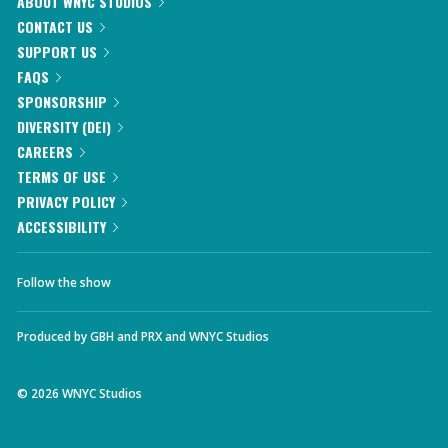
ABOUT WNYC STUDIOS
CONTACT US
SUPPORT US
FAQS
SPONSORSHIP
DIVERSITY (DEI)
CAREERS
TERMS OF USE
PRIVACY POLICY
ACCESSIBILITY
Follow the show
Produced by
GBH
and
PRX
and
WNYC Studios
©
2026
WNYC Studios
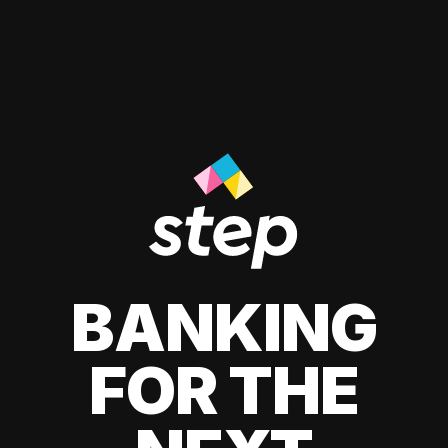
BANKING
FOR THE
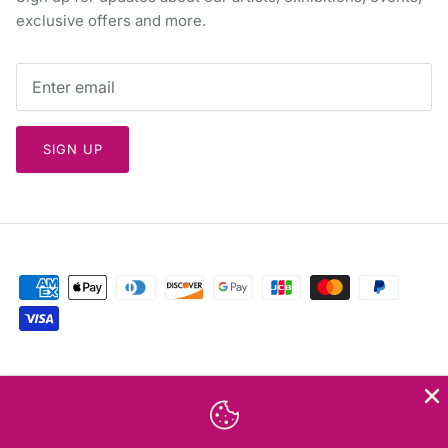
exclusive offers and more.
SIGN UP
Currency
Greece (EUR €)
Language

* * *

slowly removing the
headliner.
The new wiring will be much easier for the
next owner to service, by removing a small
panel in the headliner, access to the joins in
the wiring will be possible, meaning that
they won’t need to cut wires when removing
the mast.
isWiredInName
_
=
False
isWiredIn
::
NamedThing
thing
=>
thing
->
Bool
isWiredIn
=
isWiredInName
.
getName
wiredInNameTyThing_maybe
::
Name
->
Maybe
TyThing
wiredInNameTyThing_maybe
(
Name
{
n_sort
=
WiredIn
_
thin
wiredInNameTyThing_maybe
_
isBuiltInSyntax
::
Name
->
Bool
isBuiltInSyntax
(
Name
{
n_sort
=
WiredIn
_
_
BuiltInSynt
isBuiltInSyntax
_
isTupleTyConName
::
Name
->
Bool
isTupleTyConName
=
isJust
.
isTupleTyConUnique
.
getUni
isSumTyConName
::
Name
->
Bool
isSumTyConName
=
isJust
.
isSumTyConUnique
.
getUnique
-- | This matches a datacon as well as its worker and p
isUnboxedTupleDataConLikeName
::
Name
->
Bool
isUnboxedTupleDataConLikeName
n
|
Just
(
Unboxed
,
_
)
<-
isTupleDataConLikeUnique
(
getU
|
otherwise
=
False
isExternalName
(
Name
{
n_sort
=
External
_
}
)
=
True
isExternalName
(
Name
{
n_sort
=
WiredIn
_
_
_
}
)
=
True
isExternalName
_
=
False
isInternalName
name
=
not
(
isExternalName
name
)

* * *

What lines above hold the word "wiring"? Pull each one out.

[Written solution]:
The new wiring will be much easier for the
the wiring will be possible, meaning that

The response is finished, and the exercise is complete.